La terapia farmacologica è un’opzione anche per i giovanissimi. La prima scelta è l’adozione di uno stile di vita sano, con un’alimentazione corretta e regolare attività fisica. Ma quando ciò non basta, già a partire dai 12 anni di età nei ragazzi obesi è possibile usare farmaci per perdere peso e abbattere il rischio di sviluppare malattie correlate a un peso eccessivo. Questa è infatti l’indicazione che arriva dalle nuove linee guida per il trattamento dell’obesità infantile e degli adolescenti della Società Italiana di Endocrinologia e Diabetologia Pediatrica (Siedp) alla luce dei farmaci ora disponibili, di cui uno autorizzato nel dicembre scorso anche per uso pediatrico che sta entrando nella pratica clinica. “L’obesità non è una colpa né una scelta, ma una malattia cronica e complessa non del bambino ma di tutta la famiglia”, ribadisce la presidente Siedp, Mariacarolina Salerno. “Il farmaco non sostituisce, ma si affianca alla correzione dello stile di vita. Una possibilità che non avevamo e che ora è disponibile: farmaci che comportano una riduzione del peso anche del 10%», ribadisce il primo autore delle linee guida, Claudio Maffeis, professore di Pediatria all’Università di Verona. “Poi, se nemmeno le medicine funzionano, si può considerare l’intervento chirurgico”, conclude Maffeis.

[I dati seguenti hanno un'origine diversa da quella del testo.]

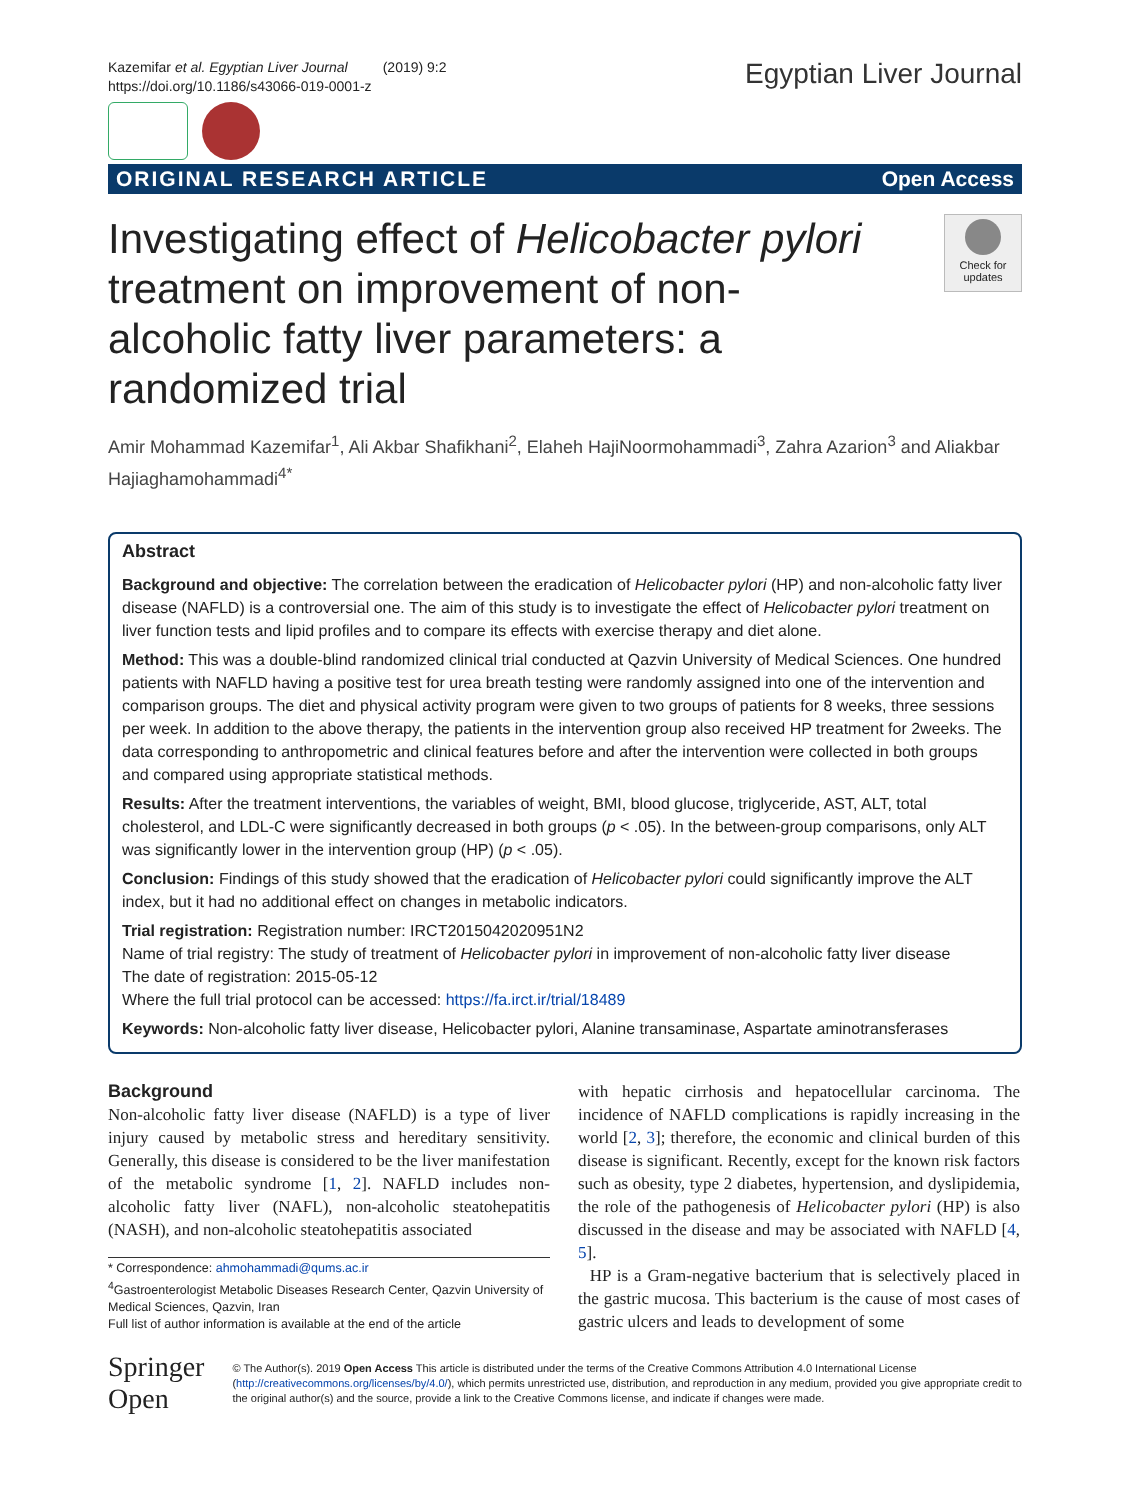Kazemifar et al. Egyptian Liver Journal (2019) 9:2
https://doi.org/10.1186/s43066-019-0001-z
Egyptian Liver Journal
ORIGINAL RESEARCH ARTICLE Open Access
Investigating effect of Helicobacter pylori treatment on improvement of non-alcoholic fatty liver parameters: a randomized trial
Check for updates
Amir Mohammad Kazemifar<sup>1</sup>, Ali Akbar Shafikhani<sup>2</sup>, Elaheh HajiNoormohammadi<sup>3</sup>, Zahra Azarion<sup>3</sup> and Aliakbar Hajiaghamohammadi<sup>4*</sup>
Abstract
Background and objective: The correlation between the eradication of Helicobacter pylori (HP) and non-alcoholic fatty liver disease (NAFLD) is a controversial one. The aim of this study is to investigate the effect of Helicobacter pylori treatment on liver function tests and lipid profiles and to compare its effects with exercise therapy and diet alone.
Method: This was a double-blind randomized clinical trial conducted at Qazvin University of Medical Sciences. One hundred patients with NAFLD having a positive test for urea breath testing were randomly assigned into one of the intervention and comparison groups. The diet and physical activity program were given to two groups of patients for 8 weeks, three sessions per week. In addition to the above therapy, the patients in the intervention group also received HP treatment for 2weeks. The data corresponding to anthropometric and clinical features before and after the intervention were collected in both groups and compared using appropriate statistical methods.
Results: After the treatment interventions, the variables of weight, BMI, blood glucose, triglyceride, AST, ALT, total cholesterol, and LDL-C were significantly decreased in both groups (p < .05). In the between-group comparisons, only ALT was significantly lower in the intervention group (HP) (p < .05).
Conclusion: Findings of this study showed that the eradication of Helicobacter pylori could significantly improve the ALT index, but it had no additional effect on changes in metabolic indicators.
Trial registration: Registration number: IRCT2015042020951N2
Name of trial registry: The study of treatment of Helicobacter pylori in improvement of non-alcoholic fatty liver disease
The date of registration: 2015-05-12
Where the full trial protocol can be accessed: https://fa.irct.ir/trial/18489
Keywords: Non-alcoholic fatty liver disease, Helicobacter pylori, Alanine transaminase, Aspartate aminotransferases
Background
Non-alcoholic fatty liver disease (NAFLD) is a type of liver injury caused by metabolic stress and hereditary sensitivity. Generally, this disease is considered to be the liver manifestation of the metabolic syndrome [1, 2]. NAFLD includes non-alcoholic fatty liver (NAFL), non-alcoholic steatohepatitis (NASH), and non-alcoholic steatohepatitis associated
* Correspondence: ahmohammadi@qums.ac.ir
<sup>4</sup> Gastroenterologist Metabolic Diseases Research Center, Qazvin University of Medical Sciences, Qazvin, Iran
Full list of author information is available at the end of the article
with hepatic cirrhosis and hepatocellular carcinoma. The incidence of NAFLD complications is rapidly increasing in the world [2, 3]; therefore, the economic and clinical burden of this disease is significant. Recently, except for the known risk factors such as obesity, type 2 diabetes, hypertension, and dyslipidemia, the role of the pathogenesis of Helicobacter pylori (HP) is also discussed in the disease and may be associated with NAFLD [4, 5].
HP is a Gram-negative bacterium that is selectively placed in the gastric mucosa. This bacterium is the cause of most cases of gastric ulcers and leads to development of some
Springer Open
© The Author(s). 2019 Open Access This article is distributed under the terms of the Creative Commons Attribution 4.0 International License (http://creativecommons.org/licenses/by/4.0/), which permits unrestricted use, distribution, and reproduction in any medium, provided you give appropriate credit to the original author(s) and the source, provide a link to the Creative Commons license, and indicate if changes were made.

Ma prima delle terapie mediche è forte la necessità di investire sulla prevenzione e, ancora prima, sulla conoscenza del problema. “Comunicare la salute significa riuscire a sviluppare l’empowerment del singolo affinché interiorizzi le scelte salutari e contribuisca in modo attivo nel processo di costruzione della propria salute, orientando le scelte di consumo e le proprie abitudini”, dichiara il ministro della Salute Orazio Schillaci. “L’obiettivo è rendere il cittadino responsabile cioè ‘consapevole delle conseguenze delle proprie scelte’ ma non colpevole. Quando parliamo di obesità – conclude – la prevenzione è la chiave di volta: investire di più per incoraggiare l’adozione di stili di vita salutari a partire da una corretta e sana alimentazione e dal contrasto alla sedentarietà. Iniziamo dalle scuole per diffondere la cultura della prevenzione”.